How else to interpret
this:
Clarke, bound by the usual pre-publication review agreement, shipped it to the National Security Council on Nov. 4 for a review that lasted at least a couple of months, the White House said.
Not once, apparently, did the NSC reviewers mention to the communications or political people that they had an election bomb on their hands.
Buzz is that the NSC types apparently felt it would have been inappropriate to do so.
I have been wondering who dropped the ball on this, but I guess it was intentional. It looks like It looks to me like there was more loyalty by the NSC types to Clarke than to Rice and Dubya.
Al Kamen then has a bunch of stupid comments, basically suggesting that Dubya and company could have used the time to go harder after Clarke!
What?
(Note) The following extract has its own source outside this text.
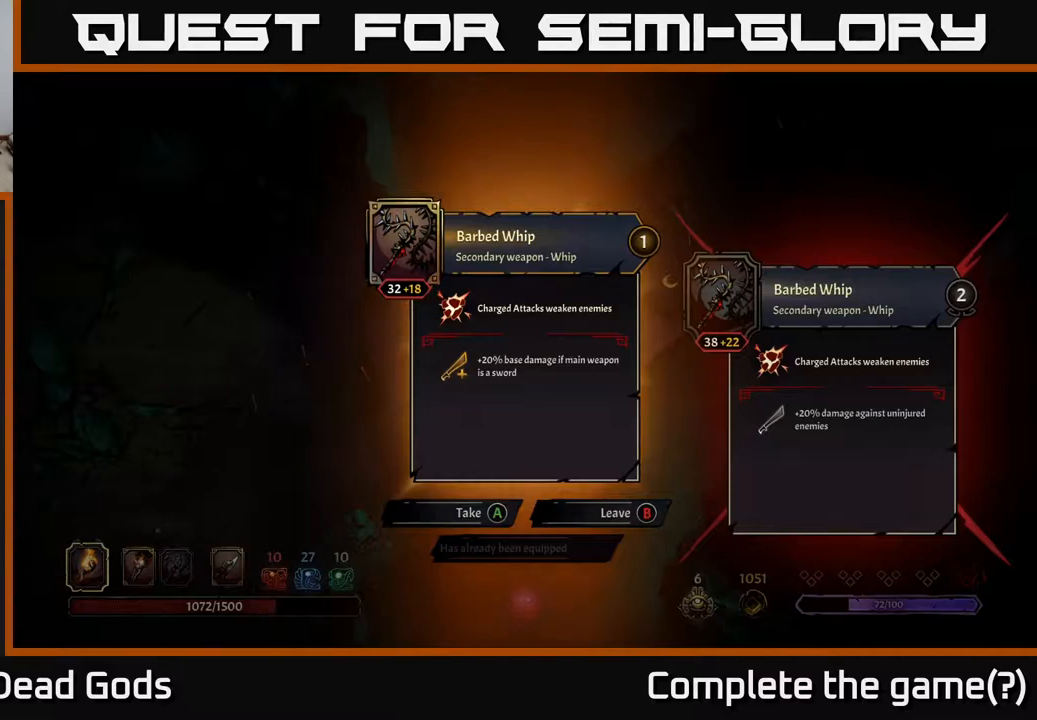
{"buttons": [], "left_stick": "center", "right_stick": "center", "events": []}
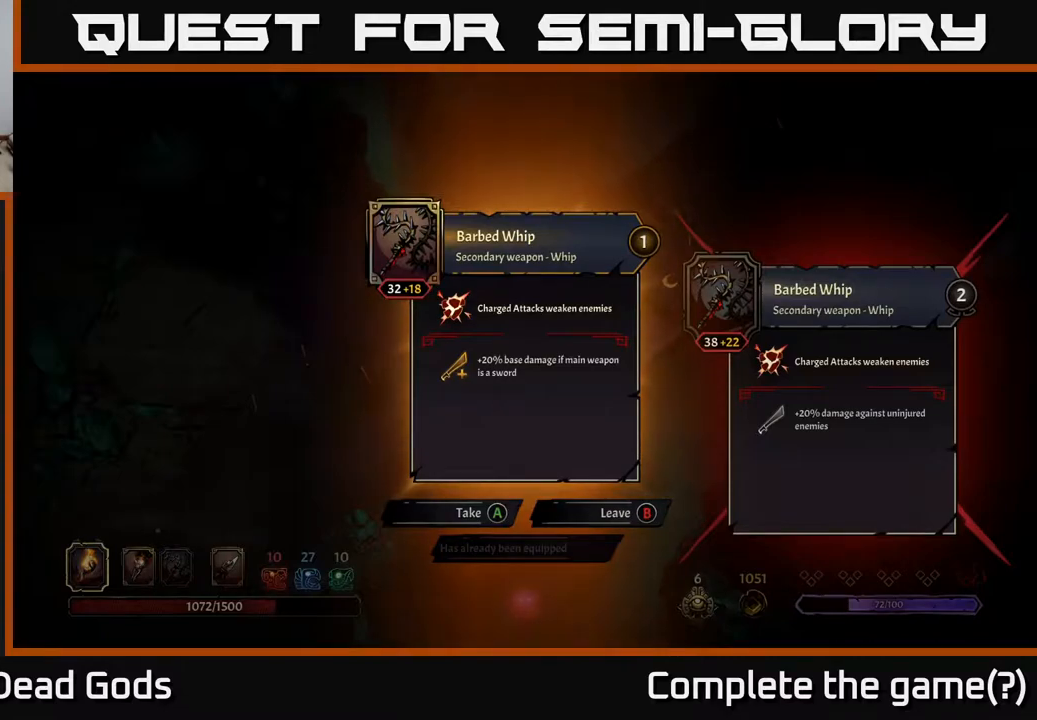
{"buttons": [], "left_stick": "up", "right_stick": "center", "events": [[433, "left_stick", "up"]]}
Once again the Bush White House stubbornly refuses to use the levers of power for political purposes? So maybe there is some legal, moral or ethical constraint. This is Washington, for crying out loud.
Had the political people gotten their hands on the book, they might have rushed the vetting so the book could have come out in December. (This in turn would have strengthened the argument that Clarke put it out now only for sales and political purposes.) Or they could have tried an extended rope-a-dope to delay publication until after the election. (Risky with a wily bureaucrat like Clarke, but . . .)
At the very least, they could have improved NSC deputy chief Stephen Hadley's performance Sunday on "60 Minutes" or the impression they are scrambling in defense. And how about a good, old-fashioned Washington hatchet job on Clarke? With more time, they could have done a thorough check for tax problems, various vices, latent thespianism and so forth.